April 2019 is when it's been announced, I guess, that Celgene plans to file it. So I don't think that will interfere with our study, though presumably while reviewing both of the enrolments Luspatercept, even if it gets a very quick review et cetera, should not -- I would not expect it to be available during the bulk of that enrolment. I think secondarily the more important thing is that, at least so far from what we can see, the two drugs really are -- I don't know where they're aimed. I'm not going to speak for Celgene in that regard. But they seem to have a different profile. Obviously, they’ve a very different mechanisms of action, and I think our perspective is that the patient who we've certainly gotten plenty of in our phase 2 and expect plenty of in our phase 3, which will be higher transfusion burdened patients -- remember we had on average eight units per eight weeks of transfusion, pre-treatment transfusion burden, compared to a lower number, five, for Luspatercept Medalist trial. Clearly we're probably going to end up with a somewhat different patient population. So -- and by the way, on the other side, Luspatercept clinical, the safety profile was benign, and so I wouldn't be surprised to see clinicians being more interested in Luspatercept earlier, and maybe the patients who are more difficult to treat, we may end up getting those. Whatever the case may be, I see the two drugs -- we've always seen the two drugs sharing the market, and I don't see anything different to suggest that that won't be true in the future. I think we will have enthusiastic investigator support and patient support of phase 3.

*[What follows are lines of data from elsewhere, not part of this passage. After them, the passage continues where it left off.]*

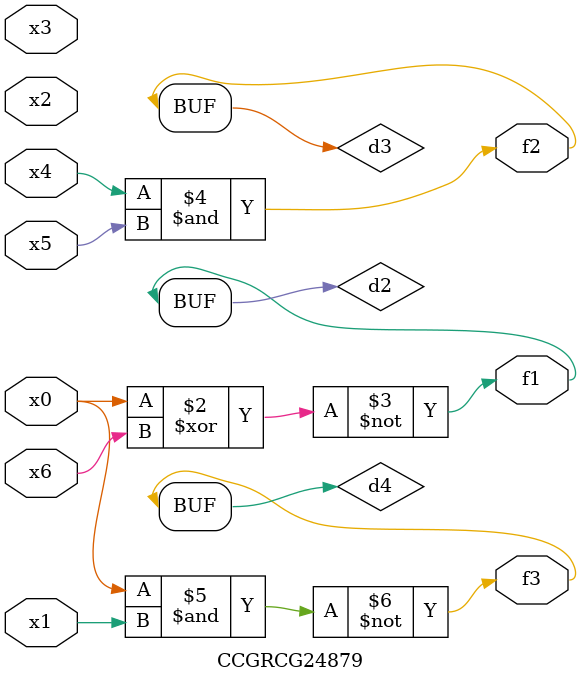
<source format=v>
module CCGRCG24879(
	input x0, x1, x2, x3, x4, x5, x6,
	output f1, f2, f3
);

	wire d1, d2, d3, d4;

	nor (d1, x0);
	xnor (d2, x0, x6);
	and (d3, x4, x5);
	nand (d4, x0, x1);
	assign f1 = d2;
	assign f2 = d3;
	assign f3 = d4;
endmodule

</source>
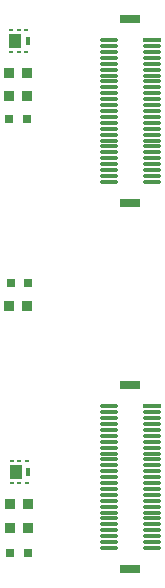
<source format=gtp>
G04 Layer_Color=8421504*
%FSLAX25Y25*%
%MOIN*%
G70*
G01*
G75*
%ADD10R,0.03150X0.03150*%
%ADD11R,0.03347X0.03347*%
%ADD12R,0.07087X0.03150*%
%ADD13R,0.06299X0.01181*%
%ADD14O,0.06299X0.01181*%
%ADD15R,0.03937X0.04724*%
%ADD16R,0.01575X0.00984*%
%ADD17R,0.01181X0.03110*%
D10*
X46654Y53583D02*
D03*
X40748D02*
D03*
X40774Y143622D02*
D03*
X46680D02*
D03*
X46260Y198071D02*
D03*
X40354D02*
D03*
D11*
X46752Y61811D02*
D03*
X40650D02*
D03*
X40256Y135827D02*
D03*
X46358D02*
D03*
X46752Y69882D02*
D03*
X40650D02*
D03*
X40256Y213583D02*
D03*
X46358D02*
D03*
X40256Y205709D02*
D03*
X46358D02*
D03*
D12*
X80709Y48032D02*
D03*
Y109449D02*
D03*
Y170079D02*
D03*
Y231496D02*
D03*
D13*
X87795Y102362D02*
D03*
Y224410D02*
D03*
D14*
Y100394D02*
D03*
Y98425D02*
D03*
Y96457D02*
D03*
Y94488D02*
D03*
Y92520D02*
D03*
Y90551D02*
D03*
Y88583D02*
D03*
Y86614D02*
D03*
Y84646D02*
D03*
Y82677D02*
D03*
Y80709D02*
D03*
Y78740D02*
D03*
Y76772D02*
D03*
Y74803D02*
D03*
Y72835D02*
D03*
Y70866D02*
D03*
Y68898D02*
D03*
Y66929D02*
D03*
Y64961D02*
D03*
Y62992D02*
D03*
Y61024D02*
D03*
Y59055D02*
D03*
Y57087D02*
D03*
Y55118D02*
D03*
X73622D02*
D03*
Y57087D02*
D03*
Y59055D02*
D03*
Y61024D02*
D03*
Y62992D02*
D03*
Y64961D02*
D03*
Y66929D02*
D03*
Y68898D02*
D03*
Y70866D02*
D03*
Y72835D02*
D03*
Y74803D02*
D03*
Y76772D02*
D03*
Y78740D02*
D03*
Y80709D02*
D03*
Y82677D02*
D03*
Y84646D02*
D03*
Y86614D02*
D03*
Y88583D02*
D03*
Y90551D02*
D03*
Y92520D02*
D03*
Y94488D02*
D03*
Y96457D02*
D03*
Y98425D02*
D03*
Y100394D02*
D03*
Y102362D02*
D03*
X87795Y222441D02*
D03*
Y220473D02*
D03*
Y218504D02*
D03*
Y216535D02*
D03*
Y214567D02*
D03*
Y212598D02*
D03*
Y210630D02*
D03*
Y208662D02*
D03*
Y206693D02*
D03*
Y204725D02*
D03*
Y202756D02*
D03*
Y200787D02*
D03*
Y198819D02*
D03*
Y196851D02*
D03*
Y194882D02*
D03*
Y192913D02*
D03*
Y190945D02*
D03*
Y188977D02*
D03*
Y187008D02*
D03*
Y185039D02*
D03*
Y183071D02*
D03*
Y181103D02*
D03*
Y179134D02*
D03*
Y177165D02*
D03*
X73622D02*
D03*
Y179134D02*
D03*
Y181103D02*
D03*
Y183071D02*
D03*
Y185039D02*
D03*
Y187008D02*
D03*
Y188977D02*
D03*
Y190945D02*
D03*
Y192913D02*
D03*
Y194882D02*
D03*
Y196851D02*
D03*
Y198819D02*
D03*
Y200787D02*
D03*
Y202756D02*
D03*
Y204725D02*
D03*
Y206693D02*
D03*
Y208662D02*
D03*
Y210630D02*
D03*
Y212598D02*
D03*
Y214567D02*
D03*
Y216535D02*
D03*
Y218504D02*
D03*
Y220473D02*
D03*
Y222441D02*
D03*
Y224410D02*
D03*
D15*
X42520Y80413D02*
D03*
X42362Y224016D02*
D03*
D16*
X41142Y84055D02*
D03*
X43701D02*
D03*
X46260D02*
D03*
Y76772D02*
D03*
X43701D02*
D03*
X41142D02*
D03*
X40984Y227658D02*
D03*
X43543D02*
D03*
X46102D02*
D03*
Y220374D02*
D03*
X43543D02*
D03*
X40984D02*
D03*
D17*
X46614Y80413D02*
D03*
X46457Y224016D02*
D03*
M02*

</source>
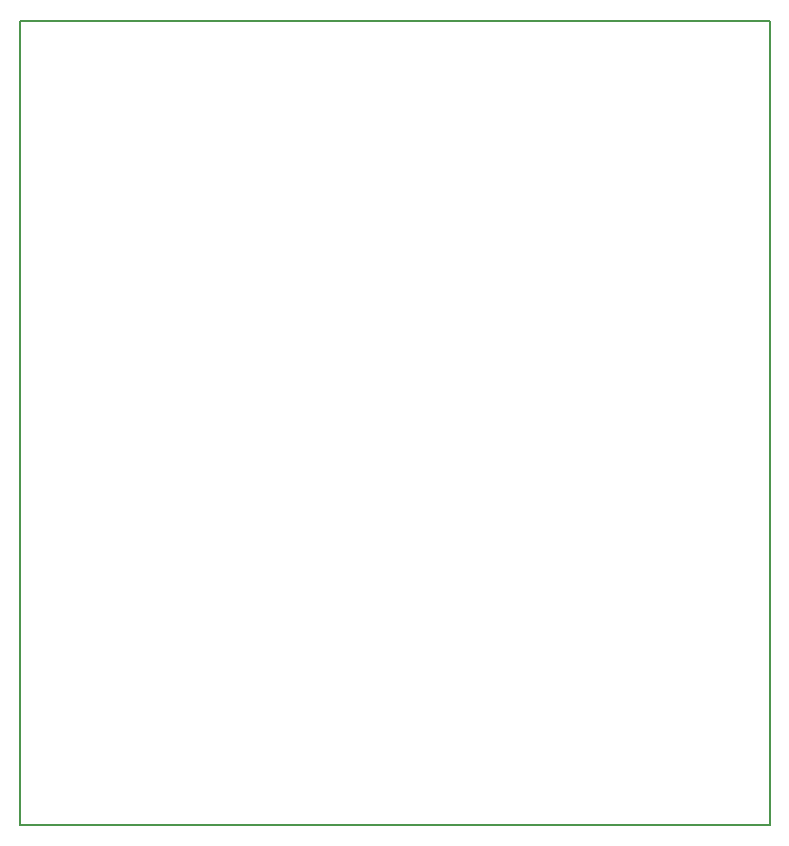
<source format=gbr>
G04 #@! TF.FileFunction,Profile,NP*
%FSLAX46Y46*%
G04 Gerber Fmt 4.6, Leading zero omitted, Abs format (unit mm)*
G04 Created by KiCad (PCBNEW 4.0.7) date 05/29/18 17:36:31*
%MOMM*%
%LPD*%
G01*
G04 APERTURE LIST*
%ADD10C,0.100000*%
%ADD11C,0.150000*%
G04 APERTURE END LIST*
D10*
D11*
X87630000Y-154940000D02*
X83820000Y-154940000D01*
X147320000Y-154940000D02*
X147320000Y-153670000D01*
X87630000Y-154940000D02*
X147320000Y-154940000D01*
X83820000Y-154940000D02*
X83820000Y-86868000D01*
X147320000Y-86868000D02*
X147320000Y-153670000D01*
X83820000Y-86868000D02*
X147320000Y-86868000D01*
M02*

</source>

Okay. That's great to hear. That's great to hear. And finally, for the IND, you mentioned about manufacturing. Is JAK inhibitor from Imetelstat and [indiscernible] pass over, too, or do you have to still make the stuff for -- make it for the phase 3 trial?

Yes, no, we have drug ready to go, obviously. The Imetelstat supply chain has been cranking away, and we do -- we are able to access drug made at Janssen. But we will need to bring that supply chain fully back under our control as part of the transition, and that's actually -- and then we have to make drug beyond that to support future uses and perhaps. So I think that the point to the story is that that's got a longer tail on the transition than some of the purely clinical and regulatory items. And that was always contemplated in the agreement that we had with Janssen, so this is really just a reflection of what we anticipated in the event that Janssen did not continue development. And that's pretty much going according to plan.

Okay. Thanks very much, Chip and Olivia.

And thanks, George, for participating. I appreciate it.

Thank you. And I'm showing no further questions at this time. I'd like to turn the call back to Dr. Scarlett for any closing remarks.

Thanks, everybody, for joining us today. And we look forward to sharing the achievement of several objectives throughout the coming year with you. Thanks a lot, and have a good day. Bye.

Ladies and gentlemen, thank you for participating in today's conference. This concludes today's program. You may all disconnect. Everyone have a great day.